**TASK DESCRIPTION**
Nothing but the lines from the one containing "Іван Андрусяк" through the last line of the data below should be returned, each exactly as it stands, pictures excluded.

**RECORDED DATA**
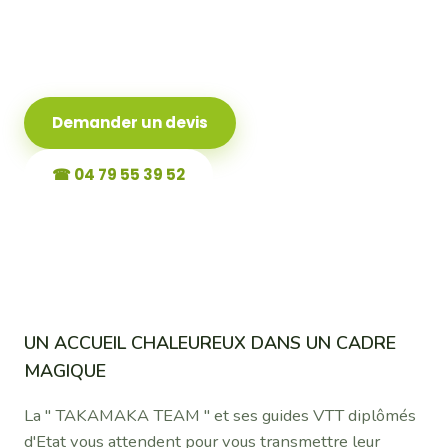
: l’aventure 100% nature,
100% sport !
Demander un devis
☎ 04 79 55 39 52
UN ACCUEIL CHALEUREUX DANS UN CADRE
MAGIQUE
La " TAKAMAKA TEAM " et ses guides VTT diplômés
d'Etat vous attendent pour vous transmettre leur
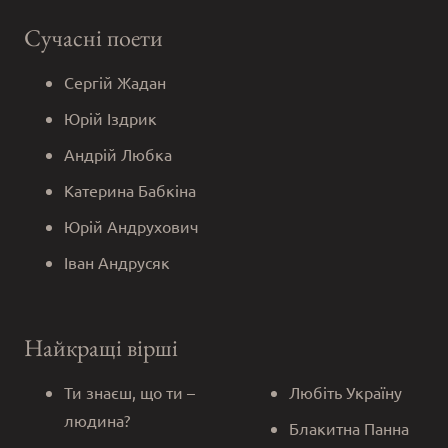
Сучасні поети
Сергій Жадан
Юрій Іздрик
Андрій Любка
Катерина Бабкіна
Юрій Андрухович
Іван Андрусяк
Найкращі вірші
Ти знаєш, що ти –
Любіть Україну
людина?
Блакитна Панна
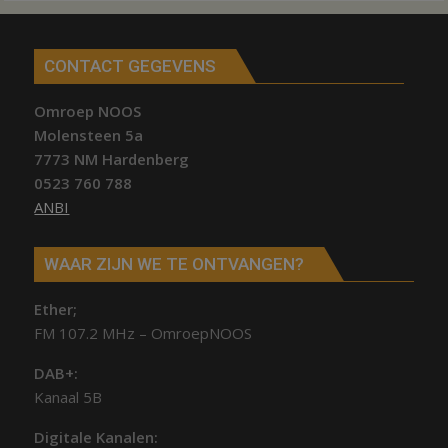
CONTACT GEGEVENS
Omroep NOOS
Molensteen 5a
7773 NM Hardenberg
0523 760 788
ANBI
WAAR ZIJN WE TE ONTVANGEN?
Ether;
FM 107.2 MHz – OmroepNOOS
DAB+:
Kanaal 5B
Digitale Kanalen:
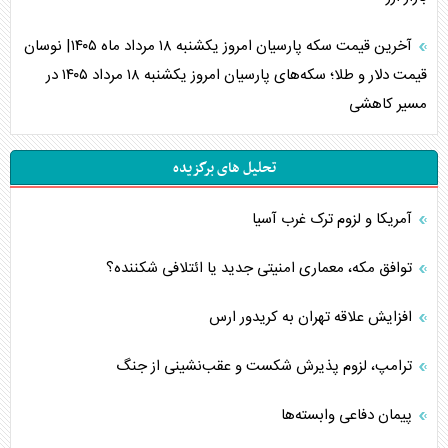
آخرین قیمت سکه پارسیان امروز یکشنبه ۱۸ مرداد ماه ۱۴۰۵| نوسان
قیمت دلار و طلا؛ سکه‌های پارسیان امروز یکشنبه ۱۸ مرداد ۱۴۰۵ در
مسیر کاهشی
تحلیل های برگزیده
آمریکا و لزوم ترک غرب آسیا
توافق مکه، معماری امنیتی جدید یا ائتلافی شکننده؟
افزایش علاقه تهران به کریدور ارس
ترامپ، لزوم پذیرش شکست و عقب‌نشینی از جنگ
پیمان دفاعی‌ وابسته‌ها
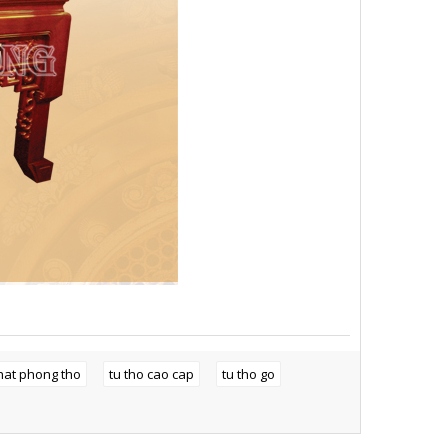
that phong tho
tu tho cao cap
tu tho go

**SOLUTION FOR THIS TASK**
Іван Андрусяк
Найкращі вірші
Ти знаєш, що ти –
Любіть Україну
людина?
Блакитна Панна
CONTACT GEGEVENS
Omroep NOOS
Molensteen 5a
7773 NM Hardenberg
0523 760 788
ANBI
WAAR ZIJN WE TE ONTVANGEN?
Ether;
FM 107.2 MHz – OmroepNOOS
DAB+:
Kanaal 5B
Digitale Kanalen:
آخرین قیمت سکه پارسیان امروز یکشنبه ۱۸ مرداد ماه ۱۴۰۵| نوسان
قیمت دلار و طلا؛ سکه‌های پارسیان امروز یکشنبه ۱۸ مرداد ۱۴۰۵ در
مسیر کاهشی
تحلیل های برگزیده
آمریکا و لزوم ترک غرب آسیا
توافق مکه، معماری امنیتی جدید یا ائتلافی شکننده؟
افزایش علاقه تهران به کریدور ارس
ترامپ، لزوم پذیرش شکست و عقب‌نشینی از جنگ
پیمان دفاعی‌ وابسته‌ها
that phong tho
tu tho cao cap
tu tho go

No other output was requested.